Ashby, who rapidly acquired a very large practice as consultant on children's diseases, zealously devoted himself to the welfare of poor children. He was honorary consulting physician of the schools in and near Manchester for the crippled and deaf and dumb. When the Manchester education committee undertook the education of the feeble- minded children, he helped and reported on the work unofficially for two years (1902), and was special medical adviser to the committee from 1904. In 1904 he gave important evidence before the departmental committee on physical deterioration appointed by the lord president of the council. Of especial value was the medical advice and guidance which Ashby gave Miss Mary Dendy, who successfully founded in 1898 the Lancashire and Cheshire society for the permanent care of the feeble-minded; the object being not only to educate such persons but to take care of them throughout their lives, so as to prevent them transmitting their disability. Schools were opened, and a colony which was established at Sandlebridge in Cheshire (1902) provided in 1911 accommodation for 268 residents. A royal commission on the care and control of the feeble-minded, before which Ashby gave evidence of importance in 1905, was largely an outcome of Ashby's support of Miss Dendy's experiments. In 1905 on Ashby's advice the Manchester education committee inaugurated a residential school for cripple children at Swinton, the only one of its kind under municipal administration. Ashby enjoyed a world-wide reputation as an expert on diseases of children, and his wards at Pendlebury were visited by physicians from the Continent and America. In later life he closely studied the psychology of the child, and began a book on the subject which he did not live to complete. In 1905 he delivered the Wightman lecture on 'Some neuroses of early life.'

He died on 6 July 1908 at his residence, Didsbury, Manchester, and was cremated at the Manchester crematorium, his ashes being buried in St. James, Birch, churchyard. He married in 1879 Helen, daughter of the Rev. Francis Edward Tuke of Borden, Kent, and left two sons, one of whom entered the medical profession, and one daughter.

Questions to answer:
- a) In the passage on Ashby, how many residents did the Sandlebridge colony have room for in 1911?
- b) Continue the passage on Ashby, starting after its final sentence about his marriage and children.
The lines below come from a separate source.

[Stored data]

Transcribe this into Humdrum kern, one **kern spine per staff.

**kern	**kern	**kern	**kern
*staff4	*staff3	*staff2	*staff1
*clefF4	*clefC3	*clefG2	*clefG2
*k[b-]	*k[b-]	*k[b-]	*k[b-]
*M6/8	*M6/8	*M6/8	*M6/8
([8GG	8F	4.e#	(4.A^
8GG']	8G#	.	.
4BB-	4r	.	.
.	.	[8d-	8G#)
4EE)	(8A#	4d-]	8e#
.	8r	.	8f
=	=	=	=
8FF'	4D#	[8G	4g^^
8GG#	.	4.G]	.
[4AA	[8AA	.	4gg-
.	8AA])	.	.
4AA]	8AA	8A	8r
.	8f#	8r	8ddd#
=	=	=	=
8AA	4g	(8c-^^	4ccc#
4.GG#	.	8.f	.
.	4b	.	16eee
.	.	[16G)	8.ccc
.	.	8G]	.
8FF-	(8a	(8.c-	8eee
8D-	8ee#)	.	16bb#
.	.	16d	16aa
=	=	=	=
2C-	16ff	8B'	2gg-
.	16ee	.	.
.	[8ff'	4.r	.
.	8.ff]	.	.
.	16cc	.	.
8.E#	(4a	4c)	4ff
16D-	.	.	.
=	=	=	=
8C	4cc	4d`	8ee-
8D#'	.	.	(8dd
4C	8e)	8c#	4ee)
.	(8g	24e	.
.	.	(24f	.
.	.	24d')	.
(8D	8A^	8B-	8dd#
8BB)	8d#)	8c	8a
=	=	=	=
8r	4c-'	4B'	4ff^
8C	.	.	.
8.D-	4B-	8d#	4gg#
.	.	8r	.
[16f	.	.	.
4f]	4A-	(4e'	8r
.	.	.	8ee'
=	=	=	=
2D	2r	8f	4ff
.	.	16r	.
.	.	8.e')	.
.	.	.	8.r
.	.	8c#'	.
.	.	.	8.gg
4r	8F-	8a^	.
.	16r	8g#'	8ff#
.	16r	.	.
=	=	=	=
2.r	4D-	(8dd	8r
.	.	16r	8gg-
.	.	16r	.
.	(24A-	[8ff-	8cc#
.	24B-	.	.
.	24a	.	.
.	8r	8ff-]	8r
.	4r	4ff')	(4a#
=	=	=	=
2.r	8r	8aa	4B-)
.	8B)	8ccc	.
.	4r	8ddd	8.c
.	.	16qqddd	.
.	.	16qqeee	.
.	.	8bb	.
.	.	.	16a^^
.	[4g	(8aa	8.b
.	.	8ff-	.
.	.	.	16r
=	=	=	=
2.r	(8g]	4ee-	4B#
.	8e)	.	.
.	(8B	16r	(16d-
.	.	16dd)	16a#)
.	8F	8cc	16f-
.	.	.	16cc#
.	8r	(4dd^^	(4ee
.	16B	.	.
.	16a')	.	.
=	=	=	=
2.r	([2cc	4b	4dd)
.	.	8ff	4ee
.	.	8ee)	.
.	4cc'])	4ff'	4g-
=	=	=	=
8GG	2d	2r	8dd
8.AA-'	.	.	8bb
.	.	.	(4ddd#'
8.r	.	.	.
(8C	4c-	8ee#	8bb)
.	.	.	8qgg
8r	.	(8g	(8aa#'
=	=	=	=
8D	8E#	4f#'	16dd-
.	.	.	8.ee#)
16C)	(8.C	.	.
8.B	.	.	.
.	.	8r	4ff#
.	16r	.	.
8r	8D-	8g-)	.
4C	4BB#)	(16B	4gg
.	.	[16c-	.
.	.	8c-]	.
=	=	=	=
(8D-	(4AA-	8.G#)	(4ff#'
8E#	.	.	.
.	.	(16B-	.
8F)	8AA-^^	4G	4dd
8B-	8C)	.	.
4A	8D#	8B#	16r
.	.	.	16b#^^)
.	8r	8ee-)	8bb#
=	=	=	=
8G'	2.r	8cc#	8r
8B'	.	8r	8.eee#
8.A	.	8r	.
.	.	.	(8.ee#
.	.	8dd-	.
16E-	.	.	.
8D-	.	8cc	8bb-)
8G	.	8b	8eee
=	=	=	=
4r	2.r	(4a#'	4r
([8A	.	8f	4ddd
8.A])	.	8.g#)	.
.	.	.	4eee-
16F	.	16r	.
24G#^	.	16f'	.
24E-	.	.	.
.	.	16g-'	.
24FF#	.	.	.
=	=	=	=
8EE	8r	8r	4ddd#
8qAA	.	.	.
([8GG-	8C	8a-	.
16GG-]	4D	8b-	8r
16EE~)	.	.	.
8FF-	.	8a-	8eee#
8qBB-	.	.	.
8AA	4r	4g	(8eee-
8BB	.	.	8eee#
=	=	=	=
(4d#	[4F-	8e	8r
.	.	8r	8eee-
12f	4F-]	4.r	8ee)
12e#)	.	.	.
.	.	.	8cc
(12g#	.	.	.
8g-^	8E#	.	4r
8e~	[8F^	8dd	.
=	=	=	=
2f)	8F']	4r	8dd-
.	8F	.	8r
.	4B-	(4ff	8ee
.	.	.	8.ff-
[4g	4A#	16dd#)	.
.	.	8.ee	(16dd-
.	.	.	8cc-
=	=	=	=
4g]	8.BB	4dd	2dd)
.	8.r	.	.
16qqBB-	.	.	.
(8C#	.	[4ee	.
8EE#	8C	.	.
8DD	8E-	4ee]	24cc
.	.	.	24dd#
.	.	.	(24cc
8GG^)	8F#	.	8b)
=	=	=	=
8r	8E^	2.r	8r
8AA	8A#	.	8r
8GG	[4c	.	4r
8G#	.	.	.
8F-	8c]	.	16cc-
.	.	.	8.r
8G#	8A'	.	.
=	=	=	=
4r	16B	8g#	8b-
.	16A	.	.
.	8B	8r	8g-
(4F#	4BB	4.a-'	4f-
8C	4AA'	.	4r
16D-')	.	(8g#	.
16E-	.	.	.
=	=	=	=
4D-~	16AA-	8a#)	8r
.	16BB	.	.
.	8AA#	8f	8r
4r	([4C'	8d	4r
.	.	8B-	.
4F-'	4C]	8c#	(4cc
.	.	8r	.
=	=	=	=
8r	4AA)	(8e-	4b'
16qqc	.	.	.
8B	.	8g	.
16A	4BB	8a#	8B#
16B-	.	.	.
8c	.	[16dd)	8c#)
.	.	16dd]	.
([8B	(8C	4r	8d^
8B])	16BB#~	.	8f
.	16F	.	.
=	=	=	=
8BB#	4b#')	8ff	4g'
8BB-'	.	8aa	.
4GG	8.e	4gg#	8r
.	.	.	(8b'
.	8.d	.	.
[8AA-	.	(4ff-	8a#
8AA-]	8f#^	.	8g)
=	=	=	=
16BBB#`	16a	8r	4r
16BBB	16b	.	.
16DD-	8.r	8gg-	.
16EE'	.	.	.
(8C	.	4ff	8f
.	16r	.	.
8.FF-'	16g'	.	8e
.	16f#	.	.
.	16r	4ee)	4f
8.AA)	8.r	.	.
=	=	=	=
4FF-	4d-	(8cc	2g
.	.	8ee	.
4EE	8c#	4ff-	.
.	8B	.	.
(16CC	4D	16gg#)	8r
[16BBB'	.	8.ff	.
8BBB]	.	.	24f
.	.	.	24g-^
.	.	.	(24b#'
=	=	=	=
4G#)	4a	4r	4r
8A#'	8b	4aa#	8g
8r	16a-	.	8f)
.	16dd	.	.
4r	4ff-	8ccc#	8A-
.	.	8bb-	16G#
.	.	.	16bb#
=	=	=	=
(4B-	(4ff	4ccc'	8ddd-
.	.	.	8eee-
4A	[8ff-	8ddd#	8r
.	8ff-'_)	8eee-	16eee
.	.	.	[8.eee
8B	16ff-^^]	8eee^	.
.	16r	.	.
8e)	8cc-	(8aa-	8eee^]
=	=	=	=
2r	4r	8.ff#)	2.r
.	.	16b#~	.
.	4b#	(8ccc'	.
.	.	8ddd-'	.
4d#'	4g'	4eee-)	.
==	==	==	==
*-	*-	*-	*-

Your written answers:
- a) 268

- b)
A memorial scholarship was founded by Ashby's friends in the Victoria University of Manchester, to be awarded triennially for the encouragement of the study of diseases of children. A tablet placed by the family at Pendlebury Hospital commemorates his services to the institution.

Apart from papers on diseases of children Ashby wrote with Mr. George Arthur Wright: 'Diseases of Children, Medical and Surgical' (1899; 5th ed. 1905), a standard text-book. His other books were: 'Notes on Physiology' (1878; 8th ed. 1910, edited by Ashby's son, Hugh) and 'Health in the Nursery' (1898; 3rd ed. 1908).

[Personal knowledge; information from Mrs. Ashby, Mr. Hugh Ashby, M.B. (Camb.), M.R.C.P., and Miss Dendy; Brit. Med. Journal, 25 July 1908; Lancet, 18 July 1908; Manchester Guardian, 7 July 1908 (with portrait).]

E. M. B.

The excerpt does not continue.